> [Action item] In the text read from the items below, replace every "court order" with "judicial order" and leave everything else unchanged. Omit the pictures from your answer.

(Collected data)

________________________

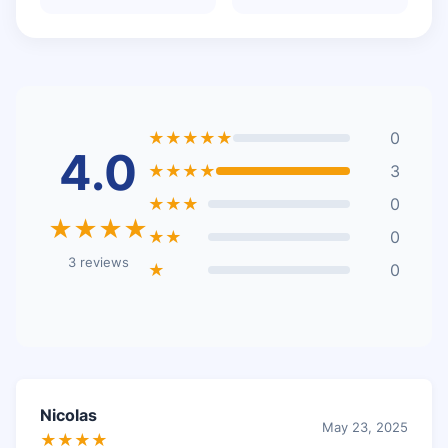
★★★★★
0
4.0
★★★★
3
★★★
0
★★★★
★★
0
3 reviews
★
0
Nicolas
May 23, 2025
★★★★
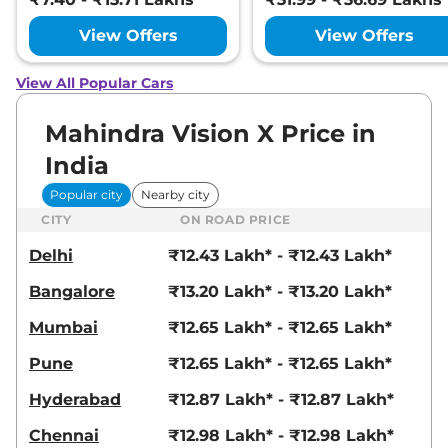
View Offers
View Offers
View All Popular Cars
Mahindra Vision X Price in
India
Popular city
Nearby city
CITY
ON ROAD PRICE
Delhi
₹12.43 Lakh* - ₹12.43 Lakh*
Bangalore
₹13.20 Lakh* - ₹13.20 Lakh*
Mumbai
₹12.65 Lakh* - ₹12.65 Lakh*
Pune
₹12.65 Lakh* - ₹12.65 Lakh*
Hyderabad
₹12.87 Lakh* - ₹12.87 Lakh*
Chennai
₹12.98 Lakh* - ₹12.98 Lakh*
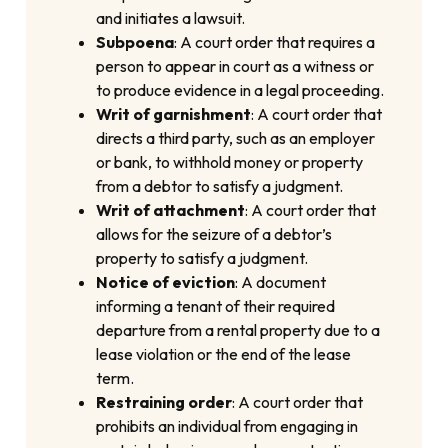
and initiates a lawsuit.
Subpoena
: A court order that requires a
person to appear in court as a witness or
to produce evidence in a legal proceeding.
Writ of garnishment
: A court order that
directs a third party, such as an employer
or bank, to withhold money or property
from a debtor to satisfy a judgment.
Writ of attachment
: A court order that
allows for the seizure of a debtor’s
property to satisfy a judgment.
Notice of eviction
: A document
informing a tenant of their required
departure from a rental property due to a
lease violation or the end of the lease
term.
Restraining order
: A court order that
prohibits an individual from engaging in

________________________

> [The answer]
★★★★★
0
4.0
★★★★
3
★★★
0
★★★★
★★
0
3 reviews
★
0
Nicolas
May 23, 2025
★★★★
View Offers
View Offers
View All Popular Cars
Mahindra Vision X Price in
India
Popular city
Nearby city
CITY
ON ROAD PRICE
Delhi
₹12.43 Lakh* - ₹12.43 Lakh*
Bangalore
₹13.20 Lakh* - ₹13.20 Lakh*
Mumbai
₹12.65 Lakh* - ₹12.65 Lakh*
Pune
₹12.65 Lakh* - ₹12.65 Lakh*
Hyderabad
₹12.87 Lakh* - ₹12.87 Lakh*
Chennai
₹12.98 Lakh* - ₹12.98 Lakh*
and initiates a lawsuit.
Subpoena
: A judicial order that requires a
person to appear in court as a witness or
to produce evidence in a legal proceeding.
Writ of garnishment
: A judicial order that
directs a third party, such as an employer
or bank, to withhold money or property
from a debtor to satisfy a judgment.
Writ of attachment
: A judicial order that
allows for the seizure of a debtor’s
property to satisfy a judgment.
Notice of eviction
: A document
informing a tenant of their required
departure from a rental property due to a
lease violation or the end of the lease
term.
Restraining order
: A judicial order that
prohibits an individual from engaging in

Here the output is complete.